**Stated goal 1:** Do the statements (a), (b) and (c) agree with the Dumbo blog excerpt? Answer yes or no for each and quote the deciding words of the excerpt. (a) The -addpath yes option makes the file path get prepended to the key passed to the mapper. (b) In the fancier version, the reducing is implemented by extending MultiMapper. (c) Writing a Dumbo mapper or reducer in C is described as being as convenient as using Python.
**Stated goal 2:** Which distinct names does the code in the Dumbo blog excerpt import from dumbo?

**Document extract:**
---
These are the things to note in this fancier version:

  • The mapping is implemented by combining decorated mappers into one MultiMapper.
  • The reducing is implemented by extending JoinReducer.
  • There is no direct interaction with the join keys. In fact, the -joinkeys yes option doesn’t even get specified explicitly (the decorated mappers and JoinReducer automatically make sure this option gets added via their opts attributes).

The primary and secondary decorators can, of course, also be applied using the @decorator syntax, i.e., I could also have written

@primary
def mapper1(key, value):
    yield value.split("\t", 1)

@secondary
def mapper2(key, value):
    yield value.split("\t", 1)

and

    multimapper.add("hostnames", mapper1)
    multimapper.add("logs", mapper2)

This is less convenient for this particular example, but it might be preferable when your primary and secondary mapper have different implementations.


The @opt decorator

May 13, 2009

I added the @opt decorator to Dumbo yesterday, and decided it was useful enough to justify a new minor release. Using this decorator, mappers and reducers can specify (additional) options they rely on. For instance, you can now write

from dumbo import opt, run, sumreducer

@opt("addpath", "yes")
def mapper(key, value):
    for word in value.split():
        yield (word, key[0]), 1

if __name__ == "__main__":
    run(mapper, sumreducer, combiner=sumreducer)

instead of

from dumbo import main, sumreducer

def mapper(key, value):
    for word in value.split():
        yield (word, key[0]), 1

def runner(job):
    job.additer(mapper, sumreducer, combiner=sumreducer)

def starter(prog):
    prog.addopt("addpath", "yes")

if __name__ == "__main__":
    main(runner, starter)

to count words on a file per file basis (recall that the -addpath yes option makes sure the file path is prepended to the key passed to the mapper). The former version is not only shorter, but also more clear, since the option specification is closer to the code that relies on it.

Under the hood, the @opt decorator appends the given option to an opts list attribute. For mapper and reducer classes, you can just set this attribute directly:

class Mapper:
    opts = [("addpath", "yes")]
    def __call__(self, key, value):
        for word in value.split():
            yield (word, key[0]), 1

if __name__ == "__main__":
    from dumbo import run, sumreducer
    run(Mapper, sumreducer, combiner=sumreducer)

Furthermore, it’s now also possible to pass an options list to run() or additer() via the opts argument:

def mapper(key, value):
    for word in value.split():
        yield (word, key[0]), 1

if __name__ == "__main__":
    from dumbo import run, sumreducer
    opts = [("addpath", "yes")]
    run(mapper, sumreducer, combiner=sumreducer, opts=opts)

which could be handy when you want to use join keys for only one iteration, for example.


Dumbo IP count in C

May 3, 2009

It doesn’t comply very well with the goal of making it as easy as possible to write MapReduce programs, but Dumbo mappers and reducers can also be written in C instead of Python. I just put an example on GitHub to illustrate this. Although it’s nowhere near as convenient as using Python, writing a mapper or reducer in C is not that hard since you get to use the nifty Python C API, and in some specific cases the speed gains might be worth the extra effort. Moreover, setuptools nicely takes care of all the building and compiling, and you can limit the C code to computationally expensive parts and still use Python for the rest.
---
(Stored data entries)
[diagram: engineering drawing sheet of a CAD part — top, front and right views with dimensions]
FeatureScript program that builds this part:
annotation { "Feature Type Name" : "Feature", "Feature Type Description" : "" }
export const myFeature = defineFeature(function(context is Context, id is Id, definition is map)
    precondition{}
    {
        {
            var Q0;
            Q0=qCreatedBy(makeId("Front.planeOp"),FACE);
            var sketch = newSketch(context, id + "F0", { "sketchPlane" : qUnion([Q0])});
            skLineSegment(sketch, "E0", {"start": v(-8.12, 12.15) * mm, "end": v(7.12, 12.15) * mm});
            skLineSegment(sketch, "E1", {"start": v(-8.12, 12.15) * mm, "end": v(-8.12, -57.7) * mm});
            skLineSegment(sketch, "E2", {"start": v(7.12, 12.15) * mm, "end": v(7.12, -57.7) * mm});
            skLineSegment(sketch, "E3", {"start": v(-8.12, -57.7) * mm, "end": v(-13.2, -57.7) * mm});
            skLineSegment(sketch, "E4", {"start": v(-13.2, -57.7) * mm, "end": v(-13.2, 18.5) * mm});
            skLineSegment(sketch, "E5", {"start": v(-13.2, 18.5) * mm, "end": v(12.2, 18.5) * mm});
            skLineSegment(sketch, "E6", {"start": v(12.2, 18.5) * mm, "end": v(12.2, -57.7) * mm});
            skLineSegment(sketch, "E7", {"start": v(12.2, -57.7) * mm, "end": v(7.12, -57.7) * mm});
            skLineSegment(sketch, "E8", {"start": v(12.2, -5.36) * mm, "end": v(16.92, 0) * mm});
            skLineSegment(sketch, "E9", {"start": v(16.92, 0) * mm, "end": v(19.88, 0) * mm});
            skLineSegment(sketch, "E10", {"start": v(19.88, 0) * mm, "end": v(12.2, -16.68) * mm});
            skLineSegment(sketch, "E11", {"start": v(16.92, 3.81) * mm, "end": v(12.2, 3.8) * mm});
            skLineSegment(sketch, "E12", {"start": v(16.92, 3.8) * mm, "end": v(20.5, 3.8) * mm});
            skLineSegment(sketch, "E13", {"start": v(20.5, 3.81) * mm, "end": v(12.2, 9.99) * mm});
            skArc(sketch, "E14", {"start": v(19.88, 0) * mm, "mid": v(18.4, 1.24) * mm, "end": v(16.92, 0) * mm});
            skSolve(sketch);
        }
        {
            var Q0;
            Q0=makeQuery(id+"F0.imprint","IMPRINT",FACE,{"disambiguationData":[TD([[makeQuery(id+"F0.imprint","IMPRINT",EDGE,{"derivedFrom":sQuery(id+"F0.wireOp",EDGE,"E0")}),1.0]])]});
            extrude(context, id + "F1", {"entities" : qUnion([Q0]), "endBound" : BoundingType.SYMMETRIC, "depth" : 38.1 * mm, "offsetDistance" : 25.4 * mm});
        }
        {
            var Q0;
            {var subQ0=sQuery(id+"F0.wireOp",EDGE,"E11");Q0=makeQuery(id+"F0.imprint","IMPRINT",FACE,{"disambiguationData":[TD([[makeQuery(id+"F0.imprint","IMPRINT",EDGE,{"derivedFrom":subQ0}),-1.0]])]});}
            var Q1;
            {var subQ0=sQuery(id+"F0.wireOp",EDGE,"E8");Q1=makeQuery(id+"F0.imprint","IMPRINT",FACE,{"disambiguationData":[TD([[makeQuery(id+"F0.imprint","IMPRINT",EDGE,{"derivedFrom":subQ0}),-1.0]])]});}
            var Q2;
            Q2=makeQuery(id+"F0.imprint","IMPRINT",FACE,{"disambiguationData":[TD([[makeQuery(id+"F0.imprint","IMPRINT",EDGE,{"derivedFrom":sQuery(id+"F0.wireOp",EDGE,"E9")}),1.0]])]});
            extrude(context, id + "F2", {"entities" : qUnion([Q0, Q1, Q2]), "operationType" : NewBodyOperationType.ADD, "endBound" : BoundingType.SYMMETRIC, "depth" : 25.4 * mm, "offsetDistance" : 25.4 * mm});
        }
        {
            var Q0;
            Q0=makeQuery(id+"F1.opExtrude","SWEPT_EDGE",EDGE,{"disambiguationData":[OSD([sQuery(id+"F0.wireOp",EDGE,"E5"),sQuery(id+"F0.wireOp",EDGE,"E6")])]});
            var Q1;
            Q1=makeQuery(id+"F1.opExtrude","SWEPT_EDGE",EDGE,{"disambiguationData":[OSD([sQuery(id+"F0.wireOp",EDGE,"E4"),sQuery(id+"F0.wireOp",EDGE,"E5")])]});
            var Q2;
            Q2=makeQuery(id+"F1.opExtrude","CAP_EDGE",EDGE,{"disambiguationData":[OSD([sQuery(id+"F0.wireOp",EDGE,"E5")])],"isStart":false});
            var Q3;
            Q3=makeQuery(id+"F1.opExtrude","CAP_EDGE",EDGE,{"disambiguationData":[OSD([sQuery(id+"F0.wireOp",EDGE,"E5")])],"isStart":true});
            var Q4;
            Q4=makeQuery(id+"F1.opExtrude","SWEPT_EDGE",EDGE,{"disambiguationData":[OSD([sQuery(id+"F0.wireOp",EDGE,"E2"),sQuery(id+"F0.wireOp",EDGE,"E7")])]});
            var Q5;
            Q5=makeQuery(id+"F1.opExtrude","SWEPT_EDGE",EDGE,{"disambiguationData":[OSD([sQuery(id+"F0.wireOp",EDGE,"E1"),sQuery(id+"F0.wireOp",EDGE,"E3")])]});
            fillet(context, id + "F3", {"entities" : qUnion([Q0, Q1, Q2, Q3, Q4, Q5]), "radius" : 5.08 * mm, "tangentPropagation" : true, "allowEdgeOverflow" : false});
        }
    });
---
**Correct output 1:**
(a) Yes: "the -addpath yes option makes sure the file path is prepended to the key passed to the mapper"
(b) No: "The reducing is implemented by extending JoinReducer."
(c) No: "it’s nowhere near as convenient as using Python"

**Correct output 2:** opt, run, sumreducer, main